From an arrow hole in the wall of Ankarette’s tower, he had a good view of the walled-off area, though it was overgrown with trees. He could see a giant hole in the center of the enclosure. It was the strangest-looking well he had seen. It had eight sides, each with various rows that narrowed like a funnel the deeper it went. At first he thought it was a series of benches like the small amphitheater in the garden at Tatton Hall, but this wasn’t a semicircle, it was a full circle. The center of the well hole was a big eight-pointed star. There were crushed stones and pebbles around it and small sluices that led to the eight points around the perimeter.

It looked like a very interesting place to explore. How to find the way in?

Owen spent some time exploring various tunnels around where he thought the entrance must be, but realizing it would require more diligent searching, he decided to wait until after nightfall. After supper, he spent time in the kitchen arranging tiles in the shape he had seen, earning some curious comments from the Mortimer girl, which he chose not to answer because he wanted to surprise her. He was eager for nightfall to arrive so he could begin his search. He would need a candle if he were going to explore new sections of the tunnels, so he made sure to blow out his night candle early to conserve the wax.

As he walked the dark tunnels between the palace’s walls later that evening, he remembered his first nights in the palace and how frightened he had been of all the new sounds. He had grown more accustomed to them and could now differentiate the familiar from the strange.
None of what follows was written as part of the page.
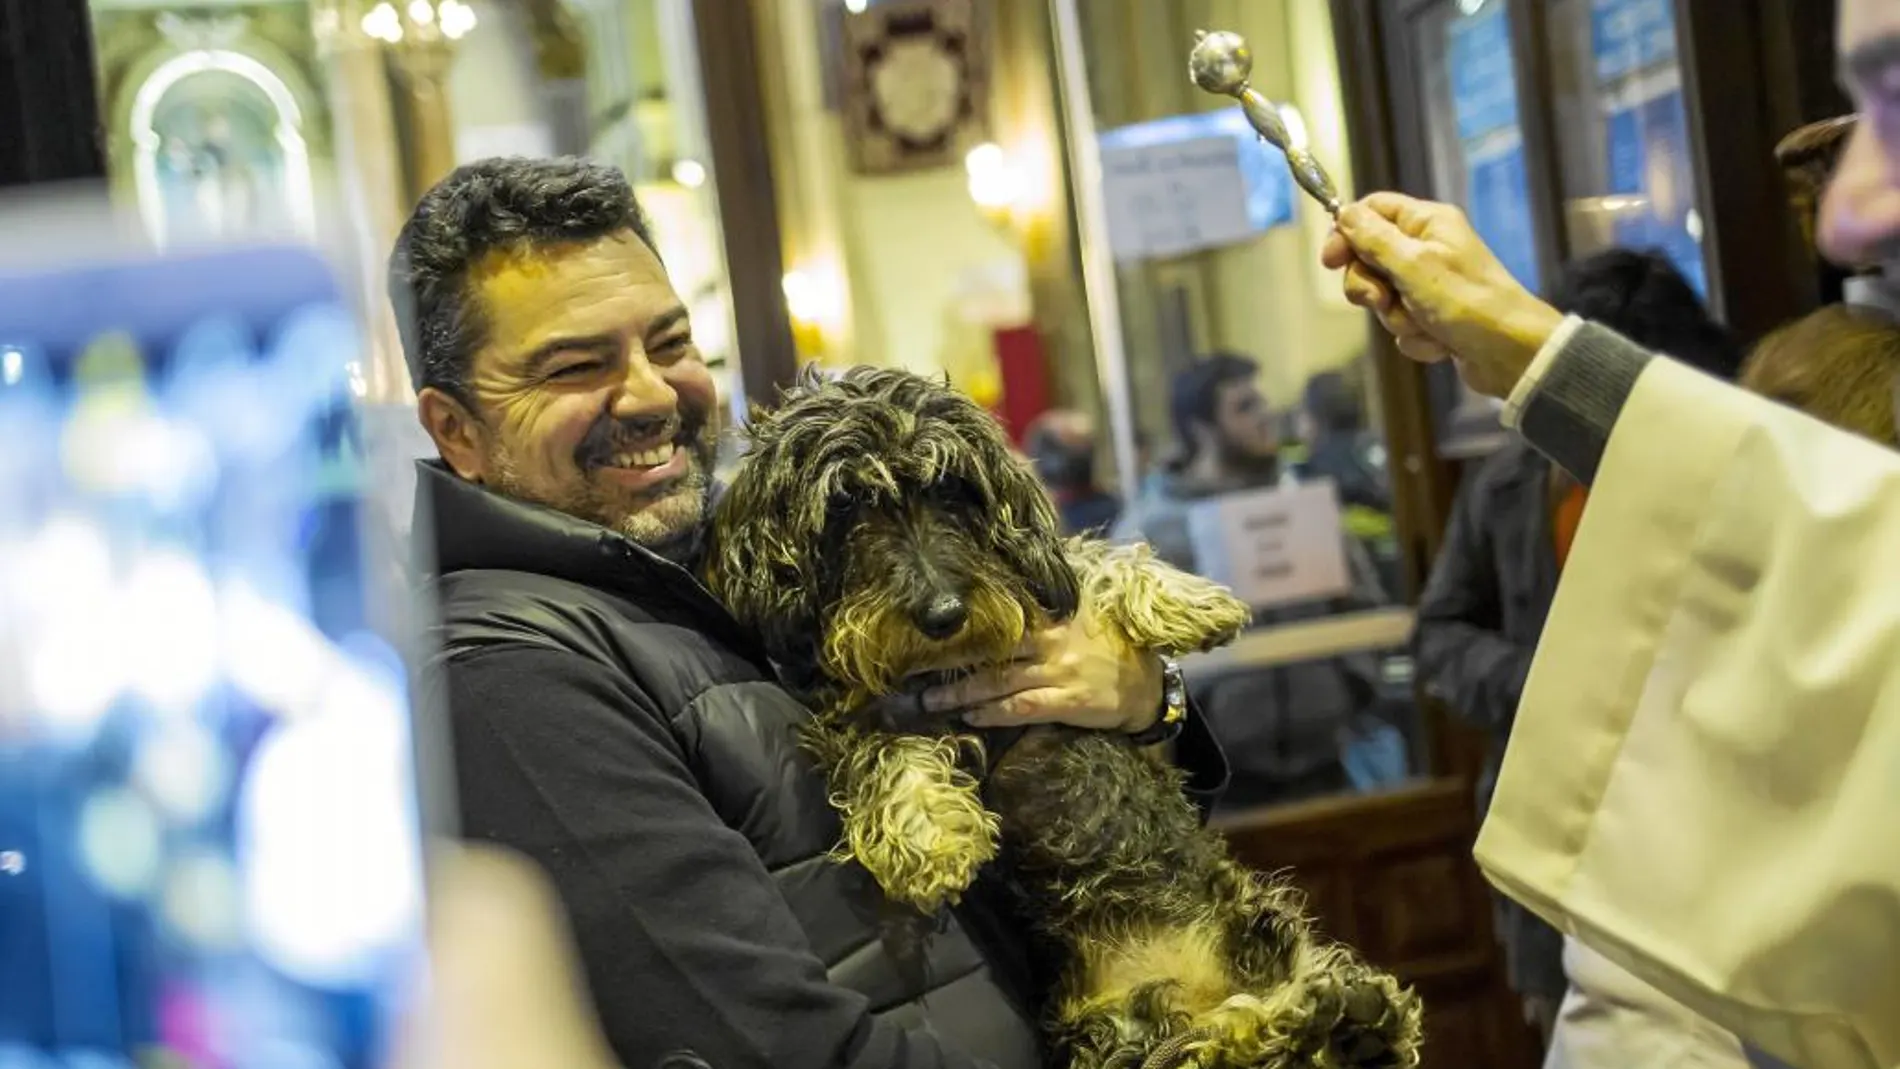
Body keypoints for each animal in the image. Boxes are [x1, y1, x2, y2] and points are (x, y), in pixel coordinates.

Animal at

The interior ways were narrow, only wide enough for a single person to pass, but they interconnected the major portions of the palace. Most of the tunnels were as tall as the corridors they lined, and in some places rungs were hammered into the stone to provide access to higher floors. In other places, the tunnels were so narrow a man would have to go sideways through them. Those would have been a problem for Mancini, Owen thought with a smirk, but they were sized perfectly for an eight-year-old boy. At various points, they would connect to the tower stairwells, but some towers had secret ways.

Owen rubbed his hands on the stone walls, feeling the grooves between blocks of stone. He counted the floor blocks too, using that as a measure to help him orient himself. At every junction, there was a symbol carved into a flat stone at the corner, which also provided a way to find something in the dark. He normally kept to the main aisles, running the perimeter of the castle. Tonight, he intended to explore some new ones. His fat candle was impaled on a nail protruding from the stubby bronze candlestick he gripped and held before him as he explored. The normal day-to-day sounds of the castle began to abate as he explored, delving deeper into new tunnels that hopefully hid the secret of the garden well.

Part of him was growing anxious. He did not know how long he had been wandering, but he knew Ankarette would be waiting for him in the tower. He wanted to be able to boast his discovery to her, to prove that he had learned his lessons and could find things on his own. But he could not find any path that led there, and he was getting the feeling that he should turn back and continue his quest another night.

But he was also a stubborn little boy and he really wanted to find it, so he persisted and continued the search despite the nagging feeling in his stomach that increased with each step. He was not entirely certain where he was and thought, with a sick feeling in his stomach, that he might even be lost.

A sound whispered from the corridor behind him. It was a footfall. Not the sound of a boot in the corridor beyond the wall. The sound of someone approaching within the tunnel. It was coming from behind him.

The queasiness blossomed inside Owen and a cold sweat started on his brow. Going back was no longer an option. The tunnel was narrow and there was no place to hide, so Owen hurried forward, hoping to find an escape into the main palace corridor. It would be infinitely better to be punished for wandering the hall at night than to be caught in the Espion corridor. His little heart started to hammer wildly in his chest and the blackness in front of him became even darker somehow.

He heard the footfalls again, coming closer.